Dataset items
○ ○ ○ ○
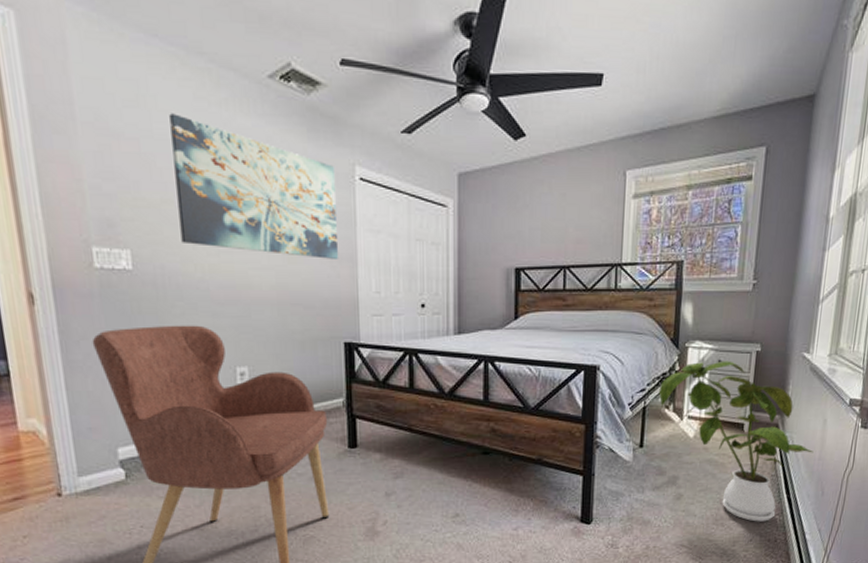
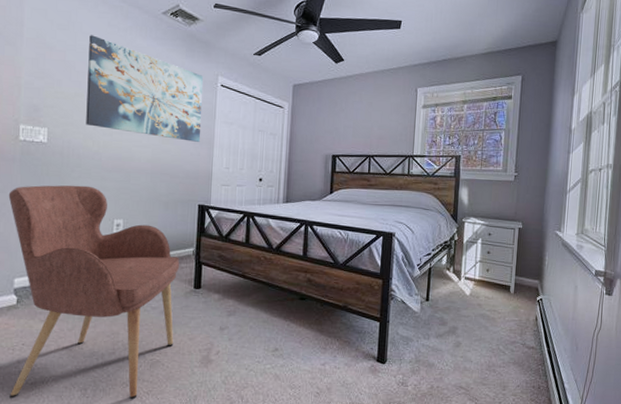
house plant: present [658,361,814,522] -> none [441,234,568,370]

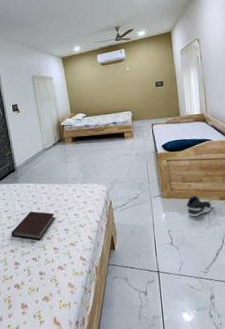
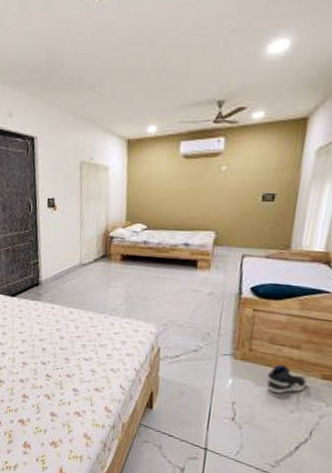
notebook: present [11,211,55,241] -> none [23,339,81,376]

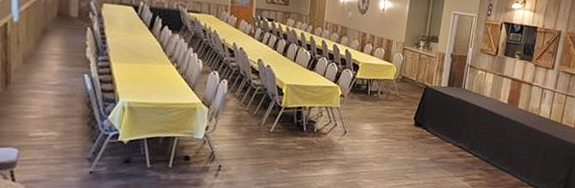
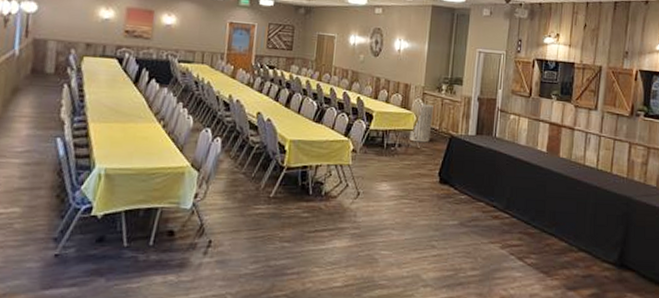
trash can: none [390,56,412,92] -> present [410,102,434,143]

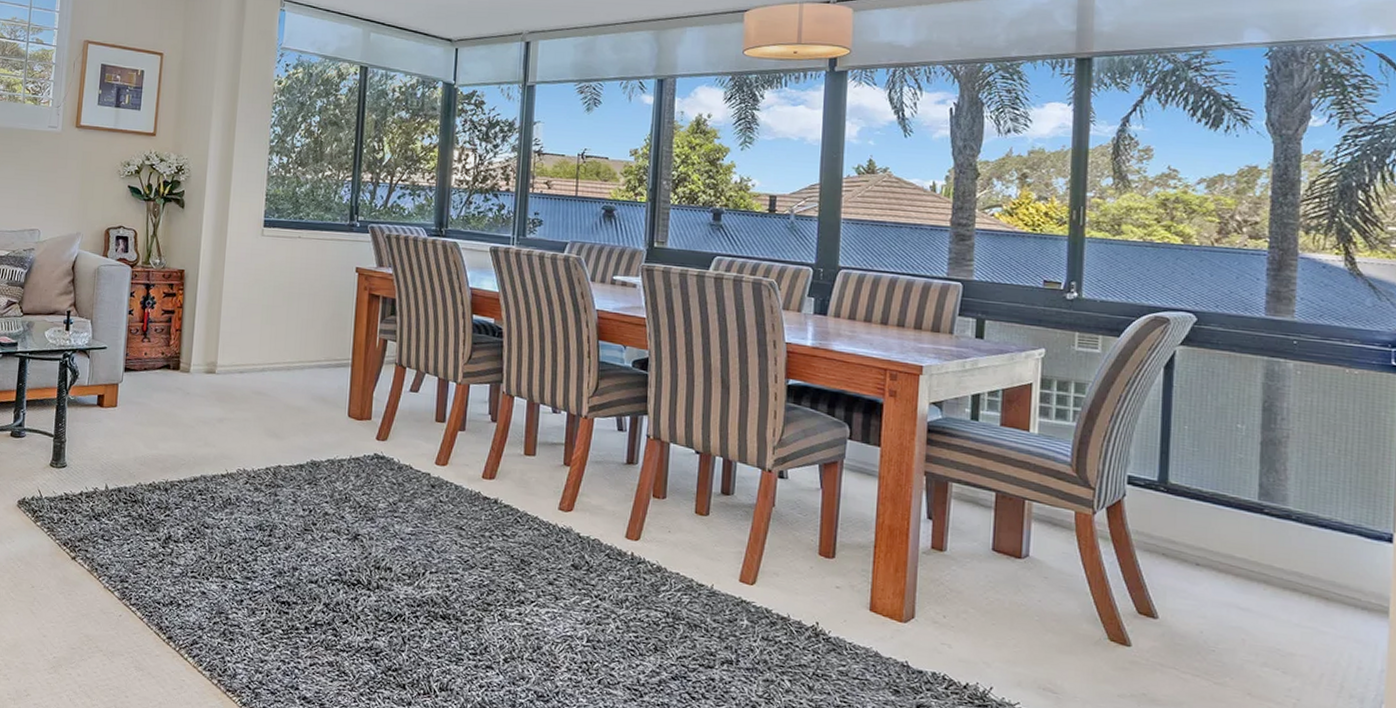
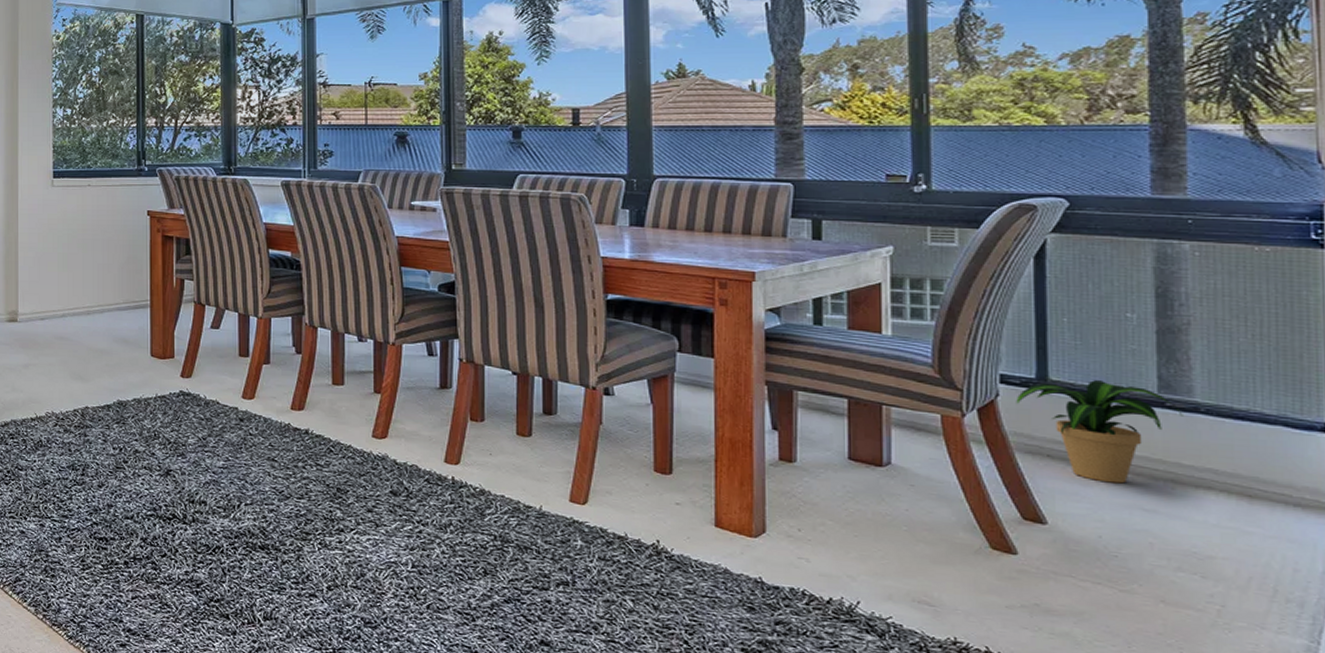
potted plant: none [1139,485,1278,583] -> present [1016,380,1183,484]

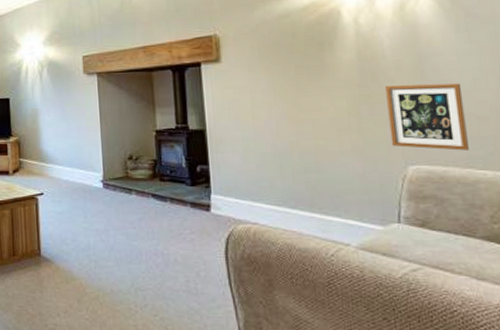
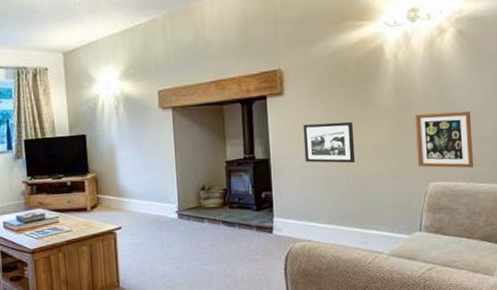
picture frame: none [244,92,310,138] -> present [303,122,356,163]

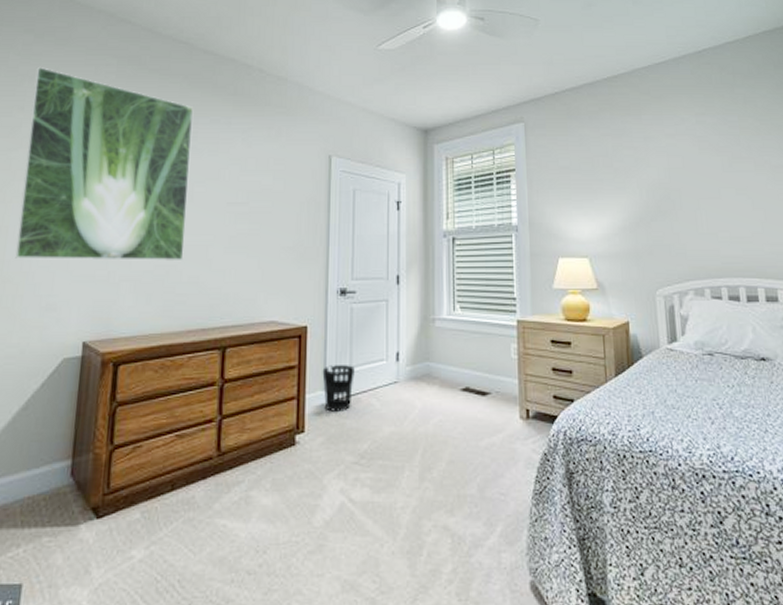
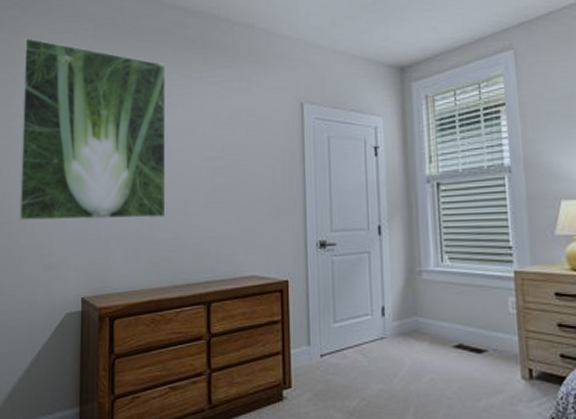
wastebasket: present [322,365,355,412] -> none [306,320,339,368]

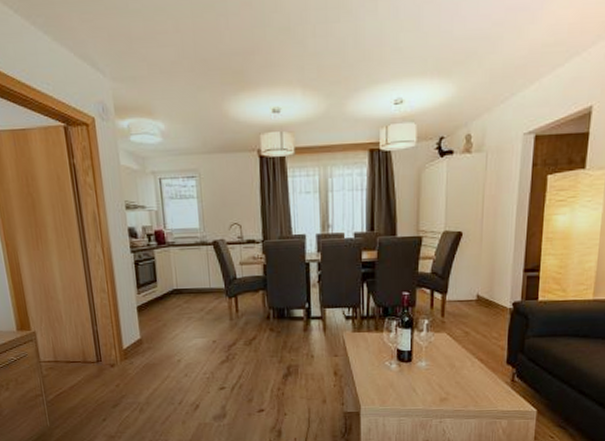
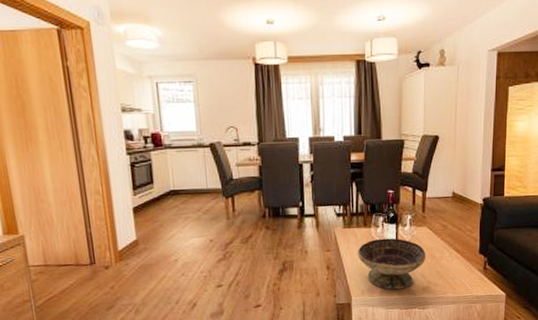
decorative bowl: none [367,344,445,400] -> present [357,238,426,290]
○ ○ ○ ○
ACTIVITY ▸ Once the line containing "notebook: present [11,211,55,241]" is located, write out exactly that line and each one after it to the end of the records above, excluding pictures and nothing else.

COMPLETED EXERCISE ▸
notebook: present [11,211,55,241] -> none [23,339,81,376]

trash can: none [390,56,412,92] -> present [410,102,434,143]

potted plant: none [1139,485,1278,583] -> present [1016,380,1183,484]

picture frame: none [244,92,310,138] -> present [303,122,356,163]

wastebasket: present [322,365,355,412] -> none [306,320,339,368]

decorative bowl: none [367,344,445,400] -> present [357,238,426,290]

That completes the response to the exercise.